Closed friesac closed 2 years ago
One issue I ran into was that the consensus output fasta from mad_river has too long of sequence names. So, we'll have to trim the extraneous information that comes out of iVar.
TIL that ivar consensus
accepts the -i
flag, which sets a name for that line. (The -i
flag isn't documented in the manual entry for ivar consensus
, and I only stumbled upon this when I was browsing the source code.) This will also obviate the need for a certain part of the performance_lineage_excel.py
script that matches these unnecessarily long sample names with those from the Illumina sample sheet.
TIL that ivar consensus accepts the -I flag
Good find!
I forgot to mention above but we need to make sure fasta-trim-terminal-ambigs.pl
is used first in the container to create a trimmed fasta prior to v-annotate.pl
we can use the --minlen 50 --maxlen 30000
arguments described at vadr wiki. I think this is consistent with Genbank.
It would be most ideal to have a new output directory with the results of VADR, specifically v-annotate.pl described at https://github.com/ncbi/vadr/wiki/Coronavirus-annotation#howto.
I ran the latest staphb container successfully from: https://hub.docker.com/r/staphb/vadr
I ran the below commands referenced at the #howto on my macbook pro with 2 cpus on about 500 sequences rather quickly.
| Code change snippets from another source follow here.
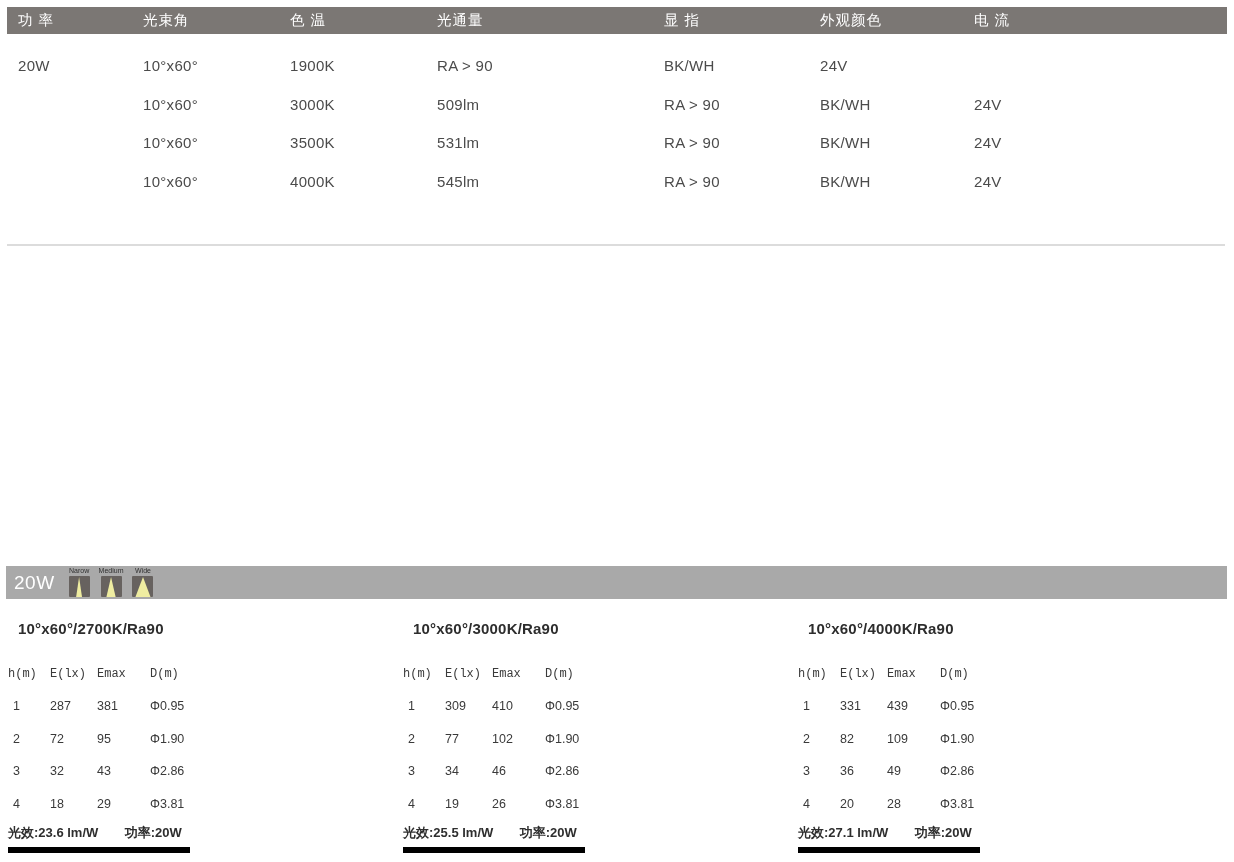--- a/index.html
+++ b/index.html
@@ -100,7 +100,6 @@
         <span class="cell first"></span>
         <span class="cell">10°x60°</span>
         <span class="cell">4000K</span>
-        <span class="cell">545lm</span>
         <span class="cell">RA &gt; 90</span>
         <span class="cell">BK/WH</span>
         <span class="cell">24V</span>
v-annotate.pl --split --cpu 8 --glsearch -s -r --nomisc --mkey sarscov2 --lowsim5seq 6 --lowsim3seq 6 --alt_fail lowscore,insertnn,deletinn --mdir <sarscov2-models-dir-path> <fasta-file-to-annotate> <output-directory-to-create>
One issue I ran into was that the consensus output fasta from mad_river has too long of sequence names. So, we'll have to trim the extraneous information that comes out of iVar.